We are in the beginning phases of transforming the current data architecture of a large enterprise and I am currently building a Spark Streaming ETL framework in which we would connect all of our sources to destinations (source/destinations could be Kafka topics, Flume, HDFS, etc.) through transformations. This would look something like:

SparkStreamingEtlManager.addEtl(资料来源,转换*,目的地)
SparkStreamingEtlManager.streamEtl()
streamingContext.start()

的假设是,因为我们应该只有一个SparkContext,我们将部署所有的ETL管道在一个应用程序/瓶。

The assumptions is that, since we should only have one SparkContext, we would deploy all of the ETL pipelines in one application/jar.

这里的问题是,batchDuration是上下文本身不是ReceiverInputDStream的属性和(这是为什么?)。我们是否需要因此拥有多个星火集群,或允许多个SparkContexts和部署多个应用程序?是否有任何其他的方式来控制每个接收器批次持续时间?

The problem with this is that the batchDuration is an attribute of the context itself and not of the ReceiverInputDStream (Why is this?).

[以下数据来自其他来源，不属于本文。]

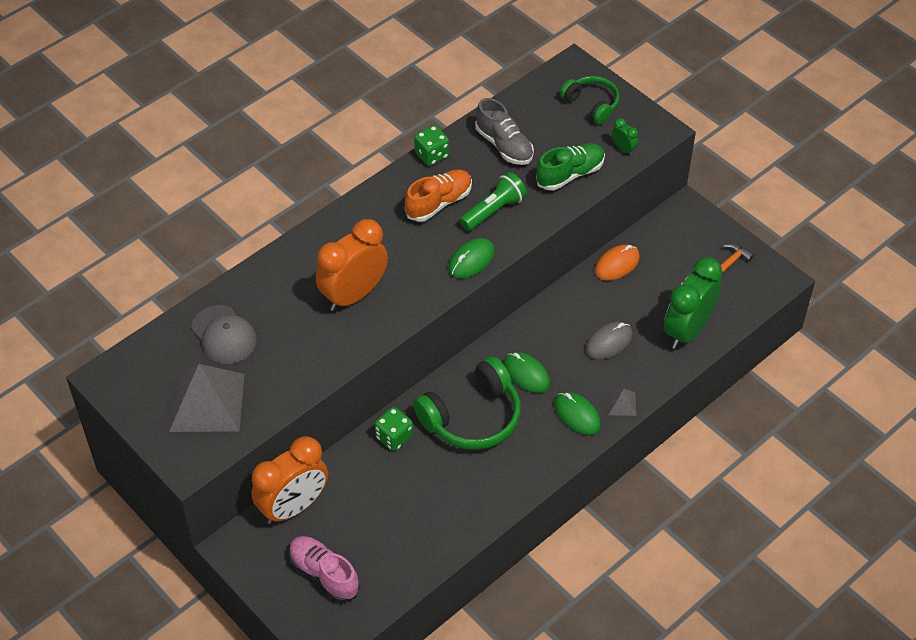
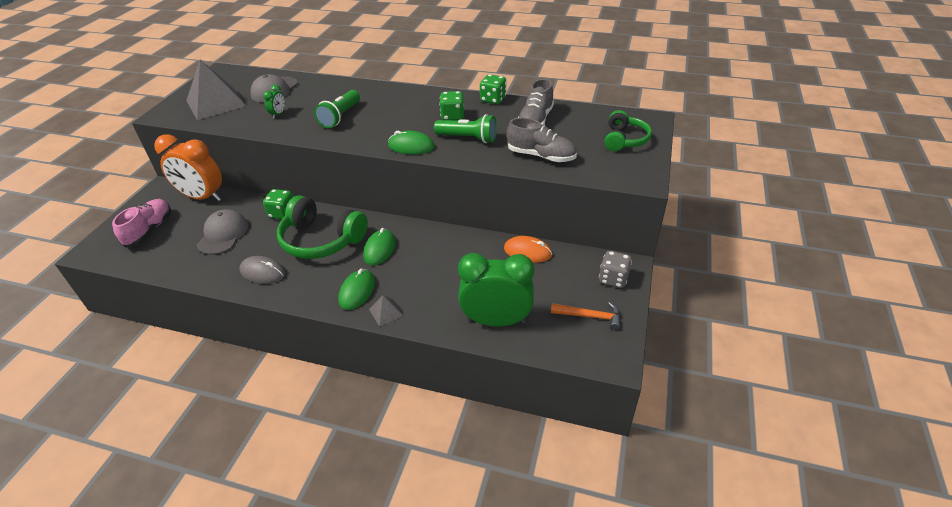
camera: 60 degrees right, 10 degrees down
orange clock [316,219,388,311] -> green flashlight [314,90,360,128]
orange shoe [405,169,472,222] -> green dice [439,91,464,121]
green shoe [536,143,605,190] -> grey shoe [507,118,577,162]
grey mouse [585,322,633,359] -> grey mouse moved to [239,256,285,284]
green clock [612,118,638,155] -> green clock moved to [263,84,285,119]
none -> grey cap [197,209,248,255]
none -> grey dice [599,251,632,288]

Do we need to therefore have multiple Spark Clusters, or, allow for multiple SparkContexts and deploy multiple applications? Is there any other way to control the batch duration per receiver?

请让我知道如果我的任何假设都是幼稚的,或需要被改写。谢谢!

Please let me know if any of my assumptions are naive or need to be rephrased. Thanks!

推荐答案

在我的经验,不同的流有不同的调整需求。吞吐量,延迟,接收端的能力,服务水平协议得到尊重,等等。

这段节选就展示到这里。